▶ Work task
All that is wanted is the span of lines from the one with "TENUE DE FÊTE" to the last line of the data, copied exactly.

▶ Data records
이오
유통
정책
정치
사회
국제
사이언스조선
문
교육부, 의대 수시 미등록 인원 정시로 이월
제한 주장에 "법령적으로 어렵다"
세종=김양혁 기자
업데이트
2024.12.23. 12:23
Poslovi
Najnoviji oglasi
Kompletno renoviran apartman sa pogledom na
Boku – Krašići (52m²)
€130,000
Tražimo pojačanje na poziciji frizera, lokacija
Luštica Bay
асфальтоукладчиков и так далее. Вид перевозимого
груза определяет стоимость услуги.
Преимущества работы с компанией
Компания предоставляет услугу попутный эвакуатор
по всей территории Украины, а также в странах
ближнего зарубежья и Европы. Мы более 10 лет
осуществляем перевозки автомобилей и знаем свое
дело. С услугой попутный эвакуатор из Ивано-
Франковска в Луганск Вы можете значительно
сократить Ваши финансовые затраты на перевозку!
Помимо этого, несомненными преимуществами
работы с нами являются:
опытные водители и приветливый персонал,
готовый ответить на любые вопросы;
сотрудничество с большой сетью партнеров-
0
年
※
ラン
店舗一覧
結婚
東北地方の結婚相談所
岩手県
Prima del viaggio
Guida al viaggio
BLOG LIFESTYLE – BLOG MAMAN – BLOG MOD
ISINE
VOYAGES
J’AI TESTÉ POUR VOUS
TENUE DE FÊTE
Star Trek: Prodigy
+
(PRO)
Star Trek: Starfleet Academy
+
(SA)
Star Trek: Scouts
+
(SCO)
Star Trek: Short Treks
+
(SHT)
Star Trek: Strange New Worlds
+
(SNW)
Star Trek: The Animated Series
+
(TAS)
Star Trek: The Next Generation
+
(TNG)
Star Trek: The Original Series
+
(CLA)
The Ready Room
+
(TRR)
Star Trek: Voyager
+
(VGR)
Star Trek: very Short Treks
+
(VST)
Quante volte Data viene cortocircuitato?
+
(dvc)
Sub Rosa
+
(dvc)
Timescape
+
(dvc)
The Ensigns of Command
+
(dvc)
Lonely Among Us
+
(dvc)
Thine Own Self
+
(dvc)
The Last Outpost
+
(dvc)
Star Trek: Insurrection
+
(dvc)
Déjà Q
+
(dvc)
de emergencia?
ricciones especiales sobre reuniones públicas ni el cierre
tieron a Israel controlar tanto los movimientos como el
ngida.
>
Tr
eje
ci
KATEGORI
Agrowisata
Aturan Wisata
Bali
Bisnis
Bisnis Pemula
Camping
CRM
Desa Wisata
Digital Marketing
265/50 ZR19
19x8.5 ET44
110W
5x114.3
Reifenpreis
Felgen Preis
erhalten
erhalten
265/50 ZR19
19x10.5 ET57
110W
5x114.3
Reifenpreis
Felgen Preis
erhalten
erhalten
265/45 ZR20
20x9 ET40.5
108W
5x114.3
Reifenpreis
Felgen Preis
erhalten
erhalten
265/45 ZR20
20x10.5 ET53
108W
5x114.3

▶ Exercise result
TENUE DE FÊTE
Star Trek: Prodigy
+
(PRO)
Star Trek: Starfleet Academy
+
(SA)
Star Trek: Scouts
+
(SCO)
Star Trek: Short Treks
+
(SHT)
Star Trek: Strange New Worlds
+
(SNW)
Star Trek: The Animated Series
+
(TAS)
Star Trek: The Next Generation
+
(TNG)
Star Trek: The Original Series
+
(CLA)
The Ready Room
+
(TRR)
Star Trek: Voyager
+
(VGR)
Star Trek: very Short Treks
+
(VST)
Quante volte Data viene cortocircuitato?
+
(dvc)
Sub Rosa
+
(dvc)
Timescape
+
(dvc)
The Ensigns of Command
+
(dvc)
Lonely Among Us
+
(dvc)
Thine Own Self
+
(dvc)
The Last Outpost
+
(dvc)
Star Trek: Insurrection
+
(dvc)
Déjà Q
+
(dvc)
de emergencia?
ricciones especiales sobre reuniones públicas ni el cierre
tieron a Israel controlar tanto los movimientos como el
ngida.
>
Tr
eje
ci
KATEGORI
Agrowisata
Aturan Wisata
Bali
Bisnis
Bisnis Pemula
Camping
CRM
Desa Wisata
Digital Marketing
265/50 ZR19
19x8.5 ET44
110W
5x114.3
Reifenpreis
Felgen Preis
erhalten
erhalten
265/50 ZR19
19x10.5 ET57
110W
5x114.3
Reifenpreis
Felgen Preis
erhalten
erhalten
265/45 ZR20
20x9 ET40.5
108W
5x114.3
Reifenpreis
Felgen Preis
erhalten
erhalten
265/45 ZR20
20x10.5 ET53
108W
5x114.3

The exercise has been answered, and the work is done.